What the task requires:
In the data below, which lines hold the word "analysis"? Copy them.

= = = = = = =

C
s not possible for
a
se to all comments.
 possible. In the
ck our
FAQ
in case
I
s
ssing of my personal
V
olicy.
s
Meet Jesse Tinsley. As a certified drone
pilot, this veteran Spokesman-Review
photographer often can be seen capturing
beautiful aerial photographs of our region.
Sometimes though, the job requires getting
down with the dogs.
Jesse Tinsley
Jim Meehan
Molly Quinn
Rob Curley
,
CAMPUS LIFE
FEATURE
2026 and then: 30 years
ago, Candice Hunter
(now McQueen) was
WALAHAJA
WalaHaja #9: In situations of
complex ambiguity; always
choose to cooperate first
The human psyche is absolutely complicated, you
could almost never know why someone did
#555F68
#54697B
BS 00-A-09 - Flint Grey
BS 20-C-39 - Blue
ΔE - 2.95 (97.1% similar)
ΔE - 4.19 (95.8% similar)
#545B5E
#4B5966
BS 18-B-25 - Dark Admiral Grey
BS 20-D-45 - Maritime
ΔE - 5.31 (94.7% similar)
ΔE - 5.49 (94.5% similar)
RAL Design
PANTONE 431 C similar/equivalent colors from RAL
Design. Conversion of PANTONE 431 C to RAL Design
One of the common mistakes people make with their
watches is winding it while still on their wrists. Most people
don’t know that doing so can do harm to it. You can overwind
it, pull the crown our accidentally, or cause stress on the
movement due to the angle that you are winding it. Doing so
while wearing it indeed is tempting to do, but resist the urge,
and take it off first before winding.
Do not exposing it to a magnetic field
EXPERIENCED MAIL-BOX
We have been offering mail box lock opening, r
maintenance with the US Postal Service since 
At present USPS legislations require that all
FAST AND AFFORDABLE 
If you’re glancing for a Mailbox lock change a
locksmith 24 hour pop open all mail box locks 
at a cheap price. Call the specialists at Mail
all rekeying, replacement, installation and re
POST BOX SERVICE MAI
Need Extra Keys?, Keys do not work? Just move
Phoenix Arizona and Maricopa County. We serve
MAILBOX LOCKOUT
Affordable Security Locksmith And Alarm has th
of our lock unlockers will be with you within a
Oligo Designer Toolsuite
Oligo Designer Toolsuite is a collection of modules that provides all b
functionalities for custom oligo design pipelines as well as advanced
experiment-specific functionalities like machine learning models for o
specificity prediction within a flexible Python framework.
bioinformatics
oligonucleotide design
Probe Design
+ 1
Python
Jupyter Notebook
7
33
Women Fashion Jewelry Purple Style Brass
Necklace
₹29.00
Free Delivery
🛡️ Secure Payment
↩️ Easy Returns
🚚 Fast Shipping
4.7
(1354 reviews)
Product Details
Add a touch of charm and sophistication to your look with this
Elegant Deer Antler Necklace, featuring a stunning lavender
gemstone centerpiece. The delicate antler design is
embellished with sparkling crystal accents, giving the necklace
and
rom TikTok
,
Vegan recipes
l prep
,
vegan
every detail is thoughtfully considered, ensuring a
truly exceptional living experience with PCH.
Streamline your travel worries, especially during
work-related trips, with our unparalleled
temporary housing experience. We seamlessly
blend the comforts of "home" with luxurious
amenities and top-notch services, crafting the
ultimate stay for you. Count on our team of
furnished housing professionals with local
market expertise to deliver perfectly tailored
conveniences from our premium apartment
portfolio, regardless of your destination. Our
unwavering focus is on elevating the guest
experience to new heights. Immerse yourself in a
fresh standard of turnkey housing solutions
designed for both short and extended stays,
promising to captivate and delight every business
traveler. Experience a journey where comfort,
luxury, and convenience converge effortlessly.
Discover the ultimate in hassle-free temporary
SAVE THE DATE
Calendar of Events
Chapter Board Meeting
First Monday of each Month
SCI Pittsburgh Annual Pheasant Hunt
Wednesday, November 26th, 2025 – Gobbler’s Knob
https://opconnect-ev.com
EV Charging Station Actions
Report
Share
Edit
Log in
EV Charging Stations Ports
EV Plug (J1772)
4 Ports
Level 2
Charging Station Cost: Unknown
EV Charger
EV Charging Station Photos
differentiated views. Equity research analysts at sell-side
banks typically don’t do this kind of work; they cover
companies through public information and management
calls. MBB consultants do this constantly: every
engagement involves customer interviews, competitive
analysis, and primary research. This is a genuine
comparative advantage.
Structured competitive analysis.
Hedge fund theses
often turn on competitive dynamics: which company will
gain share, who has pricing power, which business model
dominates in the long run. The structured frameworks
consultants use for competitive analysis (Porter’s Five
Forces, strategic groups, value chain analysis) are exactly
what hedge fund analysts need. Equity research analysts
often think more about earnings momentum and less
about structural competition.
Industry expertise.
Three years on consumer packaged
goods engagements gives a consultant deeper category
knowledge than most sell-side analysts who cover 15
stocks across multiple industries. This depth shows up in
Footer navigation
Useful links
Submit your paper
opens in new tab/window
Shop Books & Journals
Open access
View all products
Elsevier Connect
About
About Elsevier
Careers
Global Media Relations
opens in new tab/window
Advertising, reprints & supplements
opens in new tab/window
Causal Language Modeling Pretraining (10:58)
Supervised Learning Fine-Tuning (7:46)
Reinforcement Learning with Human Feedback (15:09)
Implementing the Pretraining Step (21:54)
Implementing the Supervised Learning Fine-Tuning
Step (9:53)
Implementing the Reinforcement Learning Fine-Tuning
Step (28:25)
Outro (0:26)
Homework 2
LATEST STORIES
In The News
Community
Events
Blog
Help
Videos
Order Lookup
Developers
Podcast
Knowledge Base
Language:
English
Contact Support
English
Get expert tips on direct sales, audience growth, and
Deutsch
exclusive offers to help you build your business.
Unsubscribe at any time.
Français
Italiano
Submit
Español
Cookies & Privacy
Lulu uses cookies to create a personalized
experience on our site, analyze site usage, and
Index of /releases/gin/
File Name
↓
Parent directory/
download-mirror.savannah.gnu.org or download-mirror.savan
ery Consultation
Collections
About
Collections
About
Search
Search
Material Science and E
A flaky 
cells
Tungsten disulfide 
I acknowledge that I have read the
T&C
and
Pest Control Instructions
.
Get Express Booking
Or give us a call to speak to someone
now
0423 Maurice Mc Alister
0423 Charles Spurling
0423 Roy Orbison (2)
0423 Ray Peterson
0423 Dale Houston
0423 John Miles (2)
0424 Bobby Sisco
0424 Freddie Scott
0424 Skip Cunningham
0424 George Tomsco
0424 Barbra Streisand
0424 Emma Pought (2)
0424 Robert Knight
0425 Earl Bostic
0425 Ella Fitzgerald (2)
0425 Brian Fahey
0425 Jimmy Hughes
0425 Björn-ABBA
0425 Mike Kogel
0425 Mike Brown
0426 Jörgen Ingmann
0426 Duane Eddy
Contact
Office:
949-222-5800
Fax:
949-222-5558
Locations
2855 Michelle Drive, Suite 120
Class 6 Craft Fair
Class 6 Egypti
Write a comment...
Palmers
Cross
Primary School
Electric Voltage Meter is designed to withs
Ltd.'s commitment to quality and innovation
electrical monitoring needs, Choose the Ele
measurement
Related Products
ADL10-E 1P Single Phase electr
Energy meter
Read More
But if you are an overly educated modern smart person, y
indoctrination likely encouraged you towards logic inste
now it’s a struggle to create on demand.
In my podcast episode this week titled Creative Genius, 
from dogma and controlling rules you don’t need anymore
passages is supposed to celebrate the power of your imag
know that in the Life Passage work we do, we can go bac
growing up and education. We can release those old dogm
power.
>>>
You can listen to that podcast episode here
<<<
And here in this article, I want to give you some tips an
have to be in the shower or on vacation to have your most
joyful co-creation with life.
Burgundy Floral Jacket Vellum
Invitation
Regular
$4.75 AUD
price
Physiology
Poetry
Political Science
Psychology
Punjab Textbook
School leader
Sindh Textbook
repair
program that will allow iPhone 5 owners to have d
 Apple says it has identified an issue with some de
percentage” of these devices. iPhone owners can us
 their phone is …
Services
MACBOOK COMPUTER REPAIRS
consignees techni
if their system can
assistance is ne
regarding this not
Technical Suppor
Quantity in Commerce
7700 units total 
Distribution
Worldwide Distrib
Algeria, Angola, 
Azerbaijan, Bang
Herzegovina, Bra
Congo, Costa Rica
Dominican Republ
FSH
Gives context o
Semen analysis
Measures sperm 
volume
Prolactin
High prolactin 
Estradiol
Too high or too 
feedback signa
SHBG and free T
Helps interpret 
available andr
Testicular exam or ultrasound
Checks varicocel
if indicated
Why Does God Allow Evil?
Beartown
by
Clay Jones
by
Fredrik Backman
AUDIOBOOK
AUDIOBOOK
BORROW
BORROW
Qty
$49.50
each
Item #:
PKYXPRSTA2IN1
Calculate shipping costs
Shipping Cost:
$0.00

= = = = = = =

Response area:
analysis, and primary research. This is a genuine
Structured competitive analysis.
consultants use for competitive analysis (Porter’s Five
Forces, strategic groups, value chain analysis) are exactly
Semen analysis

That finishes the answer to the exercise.